→ **Task 1**:
Answer these from the mailing-list post about the sustainability of human progress:
(a) Who sent the post, and at what date and time?
(b) According to one of McCarthy's theses, how many people can the planet sustain, and at what standard of living?
(c) How many children does the writer of the passage about having children say they have?
→ **Task 2**: Carry the mailing-list post on the sustainability of human progress on past its final sentence.

→ **Passage provided**:
━━━━━━━━

[Eco] Sustainability of Human Progress

Alison alison at looneylabs.com
Tue Feb 6 21:22:19 EST 2007


> Have a look at John McCarthy's "Sustainability of Human Progress" pages:
>
> http://www-formal.stanford.edu/jmc/progress/
>
> I'm skeptical about a lot of what he says (and I would be interested
> to see specific rebuttals), but there's a wealth of thought-provoking
> stuff there.  One of his theses is that the planet can sustain 15
> billion people "at an American standard of living", and that
> "population will eventually be limited by a sense of crowdedness
> rather than by material considerations."  Here's what he has to say
> about having children:
>
>   Population moralists criticize people who have large families and
>   demand that they be taxed extra. Let me reverse the argument.
>
>   People who have no children or only one are depending on my children
>   (I have three) to support them in their old age, whereas I am
>   contributing my share of people who will be working when I am older.

━━━━━━━━

Data extracted from a collection
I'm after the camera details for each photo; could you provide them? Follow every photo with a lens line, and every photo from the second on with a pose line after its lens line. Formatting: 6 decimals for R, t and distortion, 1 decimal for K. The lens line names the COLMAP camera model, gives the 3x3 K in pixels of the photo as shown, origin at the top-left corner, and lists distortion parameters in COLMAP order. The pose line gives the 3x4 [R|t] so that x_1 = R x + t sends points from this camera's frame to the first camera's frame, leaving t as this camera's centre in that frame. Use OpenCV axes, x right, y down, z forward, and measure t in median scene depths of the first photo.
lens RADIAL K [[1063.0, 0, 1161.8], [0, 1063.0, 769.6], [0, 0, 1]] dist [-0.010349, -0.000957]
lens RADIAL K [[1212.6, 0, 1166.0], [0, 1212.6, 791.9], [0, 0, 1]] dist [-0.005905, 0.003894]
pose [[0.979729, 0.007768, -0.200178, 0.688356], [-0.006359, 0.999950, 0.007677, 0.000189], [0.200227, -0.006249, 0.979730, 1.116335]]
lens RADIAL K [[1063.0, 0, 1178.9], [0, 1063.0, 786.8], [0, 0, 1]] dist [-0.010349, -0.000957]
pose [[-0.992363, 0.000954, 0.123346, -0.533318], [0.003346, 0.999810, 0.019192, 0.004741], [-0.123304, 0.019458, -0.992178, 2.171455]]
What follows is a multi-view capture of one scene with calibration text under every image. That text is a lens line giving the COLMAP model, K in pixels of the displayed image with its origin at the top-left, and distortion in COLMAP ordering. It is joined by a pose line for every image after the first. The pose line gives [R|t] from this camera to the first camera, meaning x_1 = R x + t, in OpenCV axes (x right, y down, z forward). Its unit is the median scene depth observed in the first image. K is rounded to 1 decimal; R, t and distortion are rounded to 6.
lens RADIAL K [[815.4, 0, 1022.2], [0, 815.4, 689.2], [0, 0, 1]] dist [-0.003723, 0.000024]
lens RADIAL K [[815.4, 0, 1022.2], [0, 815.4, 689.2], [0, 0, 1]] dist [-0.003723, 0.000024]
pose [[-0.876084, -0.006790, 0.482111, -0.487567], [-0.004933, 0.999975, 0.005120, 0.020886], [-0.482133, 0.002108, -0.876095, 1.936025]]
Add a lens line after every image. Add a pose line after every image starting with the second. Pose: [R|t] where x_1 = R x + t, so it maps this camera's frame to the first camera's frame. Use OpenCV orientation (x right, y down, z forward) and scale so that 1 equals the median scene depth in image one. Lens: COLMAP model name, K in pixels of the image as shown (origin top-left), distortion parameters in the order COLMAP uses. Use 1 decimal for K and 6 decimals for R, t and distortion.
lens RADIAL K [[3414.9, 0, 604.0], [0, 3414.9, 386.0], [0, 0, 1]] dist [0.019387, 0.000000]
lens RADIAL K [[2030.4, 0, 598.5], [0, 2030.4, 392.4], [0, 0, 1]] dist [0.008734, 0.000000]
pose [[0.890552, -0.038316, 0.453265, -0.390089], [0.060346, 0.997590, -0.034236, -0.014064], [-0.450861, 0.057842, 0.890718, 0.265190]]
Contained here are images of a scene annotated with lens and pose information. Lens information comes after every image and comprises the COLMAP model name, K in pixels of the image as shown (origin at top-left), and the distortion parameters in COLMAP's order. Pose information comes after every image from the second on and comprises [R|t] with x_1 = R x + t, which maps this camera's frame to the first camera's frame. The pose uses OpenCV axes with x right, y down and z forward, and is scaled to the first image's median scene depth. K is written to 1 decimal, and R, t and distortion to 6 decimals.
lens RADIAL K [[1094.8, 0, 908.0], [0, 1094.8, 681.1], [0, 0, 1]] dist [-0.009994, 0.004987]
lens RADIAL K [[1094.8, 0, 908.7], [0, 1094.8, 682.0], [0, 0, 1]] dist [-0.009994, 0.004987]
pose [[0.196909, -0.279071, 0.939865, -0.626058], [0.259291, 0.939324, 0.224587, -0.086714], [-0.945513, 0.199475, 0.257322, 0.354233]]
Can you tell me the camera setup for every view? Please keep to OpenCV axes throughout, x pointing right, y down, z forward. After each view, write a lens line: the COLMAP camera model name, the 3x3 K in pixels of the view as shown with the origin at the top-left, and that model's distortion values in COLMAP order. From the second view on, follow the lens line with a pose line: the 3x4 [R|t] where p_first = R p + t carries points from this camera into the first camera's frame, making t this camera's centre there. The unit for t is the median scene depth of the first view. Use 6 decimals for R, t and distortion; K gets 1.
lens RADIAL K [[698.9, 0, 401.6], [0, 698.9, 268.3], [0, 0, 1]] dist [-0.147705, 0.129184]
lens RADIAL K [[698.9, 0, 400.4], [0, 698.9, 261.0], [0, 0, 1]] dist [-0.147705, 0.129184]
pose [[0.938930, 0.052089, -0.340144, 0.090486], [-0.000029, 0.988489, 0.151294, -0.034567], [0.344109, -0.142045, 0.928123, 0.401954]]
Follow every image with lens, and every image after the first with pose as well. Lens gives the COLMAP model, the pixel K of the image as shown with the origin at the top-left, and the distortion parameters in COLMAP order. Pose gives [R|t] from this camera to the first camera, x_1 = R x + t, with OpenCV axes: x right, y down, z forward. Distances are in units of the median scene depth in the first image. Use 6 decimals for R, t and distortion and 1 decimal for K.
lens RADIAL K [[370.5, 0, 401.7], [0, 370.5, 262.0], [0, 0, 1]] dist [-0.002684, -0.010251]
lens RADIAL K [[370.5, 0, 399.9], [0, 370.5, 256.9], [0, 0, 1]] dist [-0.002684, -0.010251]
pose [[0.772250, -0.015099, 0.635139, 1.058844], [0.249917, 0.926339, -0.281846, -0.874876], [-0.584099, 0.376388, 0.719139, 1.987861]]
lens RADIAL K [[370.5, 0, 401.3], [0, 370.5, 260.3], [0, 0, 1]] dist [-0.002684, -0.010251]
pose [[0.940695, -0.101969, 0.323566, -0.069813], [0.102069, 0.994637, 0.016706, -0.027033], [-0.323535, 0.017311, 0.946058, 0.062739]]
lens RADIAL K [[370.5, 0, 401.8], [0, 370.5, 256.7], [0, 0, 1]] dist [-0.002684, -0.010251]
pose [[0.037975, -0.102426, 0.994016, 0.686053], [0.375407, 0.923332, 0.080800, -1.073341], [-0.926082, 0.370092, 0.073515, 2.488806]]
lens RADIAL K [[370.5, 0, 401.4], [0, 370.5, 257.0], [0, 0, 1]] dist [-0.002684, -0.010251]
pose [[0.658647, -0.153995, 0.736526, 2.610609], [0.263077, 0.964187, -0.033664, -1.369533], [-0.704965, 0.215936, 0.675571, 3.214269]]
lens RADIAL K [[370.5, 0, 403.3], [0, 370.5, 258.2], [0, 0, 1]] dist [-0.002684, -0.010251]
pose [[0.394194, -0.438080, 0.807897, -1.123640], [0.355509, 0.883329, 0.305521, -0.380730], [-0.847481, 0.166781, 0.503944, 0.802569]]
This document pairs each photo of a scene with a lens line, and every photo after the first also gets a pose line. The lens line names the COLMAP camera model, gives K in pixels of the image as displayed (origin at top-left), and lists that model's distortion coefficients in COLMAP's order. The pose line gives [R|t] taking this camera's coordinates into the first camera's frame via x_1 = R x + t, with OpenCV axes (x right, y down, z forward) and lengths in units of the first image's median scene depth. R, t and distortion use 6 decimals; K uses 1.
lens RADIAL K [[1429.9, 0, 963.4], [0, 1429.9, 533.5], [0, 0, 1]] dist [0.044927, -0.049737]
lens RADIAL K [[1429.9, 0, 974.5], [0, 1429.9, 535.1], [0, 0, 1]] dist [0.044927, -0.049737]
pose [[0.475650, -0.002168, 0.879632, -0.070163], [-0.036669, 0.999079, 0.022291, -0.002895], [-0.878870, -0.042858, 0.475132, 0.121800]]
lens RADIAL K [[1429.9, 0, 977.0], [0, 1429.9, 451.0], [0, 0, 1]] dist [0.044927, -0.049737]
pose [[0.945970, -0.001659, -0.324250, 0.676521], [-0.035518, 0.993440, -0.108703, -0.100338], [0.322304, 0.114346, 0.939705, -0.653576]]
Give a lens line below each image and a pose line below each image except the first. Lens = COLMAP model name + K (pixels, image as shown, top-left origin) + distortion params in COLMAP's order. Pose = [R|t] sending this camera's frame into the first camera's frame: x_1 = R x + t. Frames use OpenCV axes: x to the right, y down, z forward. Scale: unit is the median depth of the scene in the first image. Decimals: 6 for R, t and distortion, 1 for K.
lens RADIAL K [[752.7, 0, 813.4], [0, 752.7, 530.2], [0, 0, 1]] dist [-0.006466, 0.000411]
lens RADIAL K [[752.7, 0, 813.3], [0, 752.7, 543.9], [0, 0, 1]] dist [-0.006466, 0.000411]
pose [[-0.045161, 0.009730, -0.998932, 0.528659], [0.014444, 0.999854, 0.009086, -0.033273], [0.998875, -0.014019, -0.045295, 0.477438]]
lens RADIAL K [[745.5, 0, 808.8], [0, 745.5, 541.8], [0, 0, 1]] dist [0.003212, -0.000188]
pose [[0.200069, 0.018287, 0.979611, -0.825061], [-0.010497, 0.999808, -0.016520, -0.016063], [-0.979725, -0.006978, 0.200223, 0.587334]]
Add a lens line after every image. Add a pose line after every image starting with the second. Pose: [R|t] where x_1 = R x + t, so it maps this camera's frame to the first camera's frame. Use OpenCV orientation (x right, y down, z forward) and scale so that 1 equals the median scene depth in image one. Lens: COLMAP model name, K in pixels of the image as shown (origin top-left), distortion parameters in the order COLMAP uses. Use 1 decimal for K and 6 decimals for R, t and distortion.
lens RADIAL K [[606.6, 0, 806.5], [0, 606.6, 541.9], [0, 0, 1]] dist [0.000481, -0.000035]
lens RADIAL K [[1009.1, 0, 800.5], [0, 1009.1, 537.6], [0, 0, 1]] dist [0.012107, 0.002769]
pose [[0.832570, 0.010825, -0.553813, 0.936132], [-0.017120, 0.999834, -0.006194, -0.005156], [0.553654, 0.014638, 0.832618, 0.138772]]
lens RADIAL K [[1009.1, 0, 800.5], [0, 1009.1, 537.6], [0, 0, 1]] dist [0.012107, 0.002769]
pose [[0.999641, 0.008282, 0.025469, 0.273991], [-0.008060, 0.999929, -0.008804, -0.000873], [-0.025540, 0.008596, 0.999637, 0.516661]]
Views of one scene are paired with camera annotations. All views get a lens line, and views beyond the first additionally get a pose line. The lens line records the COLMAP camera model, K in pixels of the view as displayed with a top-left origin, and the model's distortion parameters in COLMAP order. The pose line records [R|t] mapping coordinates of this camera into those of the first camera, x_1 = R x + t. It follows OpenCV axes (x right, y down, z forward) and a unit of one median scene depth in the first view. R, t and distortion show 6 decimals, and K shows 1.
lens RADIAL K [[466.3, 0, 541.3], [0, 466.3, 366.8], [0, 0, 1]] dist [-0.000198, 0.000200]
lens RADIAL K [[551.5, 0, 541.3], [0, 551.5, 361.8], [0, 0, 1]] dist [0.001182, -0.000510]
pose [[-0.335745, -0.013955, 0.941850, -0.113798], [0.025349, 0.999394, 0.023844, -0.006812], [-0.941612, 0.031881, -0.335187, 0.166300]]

━━━━━━━━

→ **Written reply 1**:
(a) Alison sent it on Tue Feb 6 21:22:19 EST 2007.
(b) 15 billion people, "at an American standard of living".
(c) Three.

→ **Written reply 2**:
First off, he's using an economic argument against an ecological one.  It's 
apples and oranges...

>   The population complainers can say that their not having children
>   economizes on natural resources. I say their not having children
>   puts an excessive labor burden on my children.

Maybe if you only think in terms of Social Security, this could be said to 
be true -- but that's not what either of us intend to have as our main 
source of support in old age, I'd wager.

Yes, perhaps your kids will be "laboring" to help me keep my health up, or 
provide other goods and services that I'll need -- and I'll be paying them 
for it.  I certainly don't expect them to do it for free.  And their 
"labor" in supporting you in your old age doesn't come for free to you 
either.

I say, if you saved and invested all the money you spend in raising and 
supporting your kids, you'd have more than enough money to support you in 
your old age.  Have you looked at how expensive it is to raise a child? You 
probably don't think about it.

Let's be honest about it.  What you really have invested in is someone to 
emotionally comfort you in your old age.  Now, that's nothing to sneeze at 
-- as a personal reason to decide to have kids.

But we're talking about the environmental toll that any given human has on 
the environment.

>   How can we compare these two complaints?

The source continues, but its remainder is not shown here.